A small but fascinating collection of artifacts found at archaeological sites in and around Turin is displayed here. A spiral ramp winds down through the subterranean museum; and, as in a real archaeological site, the deeper you go, the older the objects on display. A life-size silver bust of the Roman emperor Lucius Verus (AD 161–169) is one of the masterpieces of the collection.

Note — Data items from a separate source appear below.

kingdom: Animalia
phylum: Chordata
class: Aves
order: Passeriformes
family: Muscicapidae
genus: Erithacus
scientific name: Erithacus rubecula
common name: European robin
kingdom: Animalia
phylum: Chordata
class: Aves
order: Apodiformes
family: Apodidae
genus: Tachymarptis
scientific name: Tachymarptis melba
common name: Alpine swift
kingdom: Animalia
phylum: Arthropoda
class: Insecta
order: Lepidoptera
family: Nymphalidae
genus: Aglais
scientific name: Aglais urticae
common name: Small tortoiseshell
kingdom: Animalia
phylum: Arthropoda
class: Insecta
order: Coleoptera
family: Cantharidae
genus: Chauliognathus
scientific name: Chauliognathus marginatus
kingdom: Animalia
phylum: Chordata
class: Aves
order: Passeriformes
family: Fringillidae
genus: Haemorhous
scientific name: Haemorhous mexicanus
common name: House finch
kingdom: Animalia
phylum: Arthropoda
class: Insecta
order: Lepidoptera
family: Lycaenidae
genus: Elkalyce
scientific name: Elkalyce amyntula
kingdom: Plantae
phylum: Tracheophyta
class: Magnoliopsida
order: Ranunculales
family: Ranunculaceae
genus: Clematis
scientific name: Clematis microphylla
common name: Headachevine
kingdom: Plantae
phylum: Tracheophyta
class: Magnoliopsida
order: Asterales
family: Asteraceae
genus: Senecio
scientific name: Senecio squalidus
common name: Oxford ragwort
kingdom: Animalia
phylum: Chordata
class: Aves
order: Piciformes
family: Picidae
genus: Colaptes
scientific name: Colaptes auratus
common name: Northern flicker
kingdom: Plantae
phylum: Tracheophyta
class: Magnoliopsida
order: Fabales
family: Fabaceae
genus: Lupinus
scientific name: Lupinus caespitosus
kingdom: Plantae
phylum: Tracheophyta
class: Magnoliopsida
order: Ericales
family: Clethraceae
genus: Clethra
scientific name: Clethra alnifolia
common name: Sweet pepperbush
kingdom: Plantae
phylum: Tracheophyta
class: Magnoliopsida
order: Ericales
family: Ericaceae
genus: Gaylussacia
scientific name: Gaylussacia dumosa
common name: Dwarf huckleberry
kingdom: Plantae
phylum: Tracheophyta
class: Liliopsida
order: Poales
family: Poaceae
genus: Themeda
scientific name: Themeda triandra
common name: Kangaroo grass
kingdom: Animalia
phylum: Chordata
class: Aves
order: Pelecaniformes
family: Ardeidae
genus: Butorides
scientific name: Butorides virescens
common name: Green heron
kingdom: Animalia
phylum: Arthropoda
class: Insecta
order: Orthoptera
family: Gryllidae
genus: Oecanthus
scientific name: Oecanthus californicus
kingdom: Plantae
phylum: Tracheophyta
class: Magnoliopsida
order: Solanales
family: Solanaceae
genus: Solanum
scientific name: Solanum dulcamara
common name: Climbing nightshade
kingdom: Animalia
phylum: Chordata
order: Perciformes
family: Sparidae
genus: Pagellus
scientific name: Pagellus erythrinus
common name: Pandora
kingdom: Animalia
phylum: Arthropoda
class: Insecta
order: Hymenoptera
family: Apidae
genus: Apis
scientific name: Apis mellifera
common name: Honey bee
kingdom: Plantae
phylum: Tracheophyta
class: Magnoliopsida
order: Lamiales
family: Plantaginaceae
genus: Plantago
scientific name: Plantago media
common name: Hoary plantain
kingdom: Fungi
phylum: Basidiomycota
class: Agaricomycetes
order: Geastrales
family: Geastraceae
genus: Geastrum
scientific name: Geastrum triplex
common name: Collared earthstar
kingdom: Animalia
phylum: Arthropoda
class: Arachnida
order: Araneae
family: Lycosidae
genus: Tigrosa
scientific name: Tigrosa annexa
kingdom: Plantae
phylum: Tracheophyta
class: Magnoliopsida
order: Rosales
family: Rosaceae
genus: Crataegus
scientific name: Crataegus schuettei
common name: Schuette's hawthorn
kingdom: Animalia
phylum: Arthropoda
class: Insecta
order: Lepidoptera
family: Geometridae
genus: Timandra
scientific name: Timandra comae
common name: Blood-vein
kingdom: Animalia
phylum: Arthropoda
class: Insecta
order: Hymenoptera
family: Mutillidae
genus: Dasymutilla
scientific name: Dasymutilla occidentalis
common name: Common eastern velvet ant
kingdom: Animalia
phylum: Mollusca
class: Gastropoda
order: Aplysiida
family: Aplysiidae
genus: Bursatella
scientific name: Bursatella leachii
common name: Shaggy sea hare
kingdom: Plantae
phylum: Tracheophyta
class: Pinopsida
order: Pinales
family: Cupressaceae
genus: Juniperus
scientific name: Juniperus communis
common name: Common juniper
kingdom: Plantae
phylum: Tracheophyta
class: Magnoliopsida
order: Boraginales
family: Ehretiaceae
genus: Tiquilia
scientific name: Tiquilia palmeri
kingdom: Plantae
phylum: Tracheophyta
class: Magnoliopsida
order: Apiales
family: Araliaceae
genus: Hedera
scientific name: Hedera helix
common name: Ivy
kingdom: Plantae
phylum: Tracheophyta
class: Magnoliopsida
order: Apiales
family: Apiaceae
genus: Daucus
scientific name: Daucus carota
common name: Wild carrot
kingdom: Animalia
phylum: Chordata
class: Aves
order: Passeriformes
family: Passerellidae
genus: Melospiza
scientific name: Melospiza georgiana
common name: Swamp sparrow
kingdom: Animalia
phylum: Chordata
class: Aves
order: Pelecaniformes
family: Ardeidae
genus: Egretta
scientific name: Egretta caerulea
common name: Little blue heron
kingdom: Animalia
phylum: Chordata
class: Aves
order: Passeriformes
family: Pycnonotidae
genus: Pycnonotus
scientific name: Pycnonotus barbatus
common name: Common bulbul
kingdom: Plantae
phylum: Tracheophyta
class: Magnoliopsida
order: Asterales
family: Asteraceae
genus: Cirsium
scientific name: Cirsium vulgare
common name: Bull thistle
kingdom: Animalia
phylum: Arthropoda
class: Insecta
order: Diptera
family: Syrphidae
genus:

Via XX Settembre 88, Turin, 10122, Italy
Sight Details
Rate Includes: €15, includes the Royal Museums (Galleria Sabauda, Palazzo Reale, Armeria Reale, Cappella della Sindone, Giardini Reali, and Biblioteca Reale), Closed Mon.

Palazzo Carignano


Half of this building is the Baroque triumph of Guarino Guarini, the priest and architect who designed many of Turin's most noteworthy buildings. Built between 1679 and 1685, his redbrick palace later played an important role in the creation of the modern-day nation. Vittorio Emanuele II of Savoy (1820–78), the first king of a united Italy, was born here, and, after a 19th-century neoclassical extension, Italy's first parliament met here between 1860 and 1865. The palace now houses the Museo del Risorgimento, a museum honoring the 19th-century movement for Italian unity.

Palazzo Madama


In the center of Piazza Castello, this castle was named for the Savoy queen Maria Cristina, who made it her home in the 17th century. The building incorporates the remains of a Roman gate with late-medieval and Renaissance additions, and the monumental Baroque facade and grand entrance staircase were added by Filippo Juvarra (1678–1736). The palace now houses the Museo Civico d'Arte Antica, whose collections comprise more than 30,000 items dating from the Middle Ages to the Baroque era.